Kolman was the primary proponent of establishing the Astronomical League’s Leslie Peltier Award, and has been the chairman of the selection committee ever since its inception. Roger also wrote a manual for the AL in 1999 entitled Observe and Understand Variable Stars. This began discussion that led to the AL’s variable star observing club.
“I’ve been asked to run for office in the AL and refused a couple times. There are only so many hours in the day, Mike, and I had to decide if I wanted to be an administrator or an observer. Well, as you can see, I decided to stay an observer because that is where my heart is.”
Roger served on the AAVSO Council in the late 90’s, but has been content as an avid visual observer since then. So why, after all these years, did Roger decide to run for the AAVSO Council again?
“I’ll be the first one to tell you that the accomplishments and progress that have been made over the last ten years are impressive, and I’m very proud to be a member of such a forward thinking and technologically savvy organization. But I think a lot of people have been receiving mixed messages in the last few years.

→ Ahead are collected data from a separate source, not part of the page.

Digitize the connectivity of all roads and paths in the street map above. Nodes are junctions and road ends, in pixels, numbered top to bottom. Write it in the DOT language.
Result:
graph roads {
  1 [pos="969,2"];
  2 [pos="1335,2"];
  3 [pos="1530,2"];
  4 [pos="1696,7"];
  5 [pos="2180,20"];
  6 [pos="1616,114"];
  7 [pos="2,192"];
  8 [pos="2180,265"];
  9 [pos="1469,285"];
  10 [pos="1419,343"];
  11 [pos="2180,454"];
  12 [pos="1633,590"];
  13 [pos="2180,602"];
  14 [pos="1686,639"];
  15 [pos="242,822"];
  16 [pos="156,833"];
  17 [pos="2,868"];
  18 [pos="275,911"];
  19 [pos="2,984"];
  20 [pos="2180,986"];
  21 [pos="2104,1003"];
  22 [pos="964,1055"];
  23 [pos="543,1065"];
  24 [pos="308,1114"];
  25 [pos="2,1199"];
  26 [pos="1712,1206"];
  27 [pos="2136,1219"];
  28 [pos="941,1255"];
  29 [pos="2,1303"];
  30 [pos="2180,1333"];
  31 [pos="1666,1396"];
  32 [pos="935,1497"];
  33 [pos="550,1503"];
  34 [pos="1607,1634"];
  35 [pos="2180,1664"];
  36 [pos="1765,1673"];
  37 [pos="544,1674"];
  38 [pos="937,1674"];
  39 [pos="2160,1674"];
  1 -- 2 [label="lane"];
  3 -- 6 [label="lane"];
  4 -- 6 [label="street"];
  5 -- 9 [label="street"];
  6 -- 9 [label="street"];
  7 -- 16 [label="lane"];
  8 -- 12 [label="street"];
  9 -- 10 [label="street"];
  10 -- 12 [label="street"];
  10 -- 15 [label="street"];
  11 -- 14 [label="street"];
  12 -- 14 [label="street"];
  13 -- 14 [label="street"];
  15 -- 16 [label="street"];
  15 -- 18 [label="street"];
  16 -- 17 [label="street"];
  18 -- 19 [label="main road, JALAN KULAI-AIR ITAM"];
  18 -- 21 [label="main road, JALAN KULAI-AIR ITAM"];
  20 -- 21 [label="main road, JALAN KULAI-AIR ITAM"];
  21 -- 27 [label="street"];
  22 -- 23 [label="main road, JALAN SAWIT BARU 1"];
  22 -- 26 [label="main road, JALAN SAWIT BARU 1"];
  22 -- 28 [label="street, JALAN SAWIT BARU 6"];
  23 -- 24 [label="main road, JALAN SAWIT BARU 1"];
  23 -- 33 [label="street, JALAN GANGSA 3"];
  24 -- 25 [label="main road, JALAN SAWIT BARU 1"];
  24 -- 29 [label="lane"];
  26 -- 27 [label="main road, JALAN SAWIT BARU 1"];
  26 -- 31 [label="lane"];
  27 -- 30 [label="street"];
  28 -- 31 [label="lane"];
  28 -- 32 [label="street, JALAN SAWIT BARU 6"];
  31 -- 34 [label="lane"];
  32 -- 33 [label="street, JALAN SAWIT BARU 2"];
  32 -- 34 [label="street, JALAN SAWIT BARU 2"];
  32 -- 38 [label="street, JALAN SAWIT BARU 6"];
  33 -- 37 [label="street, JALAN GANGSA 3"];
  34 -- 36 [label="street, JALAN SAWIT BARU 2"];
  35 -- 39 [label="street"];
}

For some, the new AAVSO is not perceived as a place that is welcoming to beginners, visual observers, or anyone who hasn’t got $10,000 worth of telescopes, computers and CCD equipment. When I joined the AAVSO I was a teenager with a tiny telescope and a dream. Being exposed to the great people I met in the ‘AAVSO family’ was an important part of my life. We shouldn’t lose that. I think the organization can move forward without becoming impersonal.
We can inspire young people and foster an atmosphere of caring about the members and observers in the AAVSO as much as the science we do. I’m all for progress, but the heart and soul of the organization doesn’t have to be a casualty to progress.”
It’s been a lot of fun getting to know Roger. He can paint a picture of days gone by, look into the future, and tell a good joke all in the same breath. We are now fast friends, and I think, like Roger does, that fostering these relationships is as important as anything else we do as an organization.